■ ACTIVITY: Retype the records exactly, including every line.

■ Source records:
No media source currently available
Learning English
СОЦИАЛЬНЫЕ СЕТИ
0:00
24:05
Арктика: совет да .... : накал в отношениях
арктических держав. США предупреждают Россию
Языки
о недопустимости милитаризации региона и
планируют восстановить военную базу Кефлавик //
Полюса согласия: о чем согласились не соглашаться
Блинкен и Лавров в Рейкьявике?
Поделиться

■ OUTPUT OF THE TASK:
No media source currently available
Learning English
СОЦИАЛЬНЫЕ СЕТИ
0:00
24:05
Арктика: совет да .... : накал в отношениях
арктических держав. США предупреждают Россию
Языки
о недопустимости милитаризации региона и
планируют восстановить военную базу Кефлавик //
Полюса согласия: о чем согласились не соглашаться
Блинкен и Лавров в Рейкьявике?
Поделиться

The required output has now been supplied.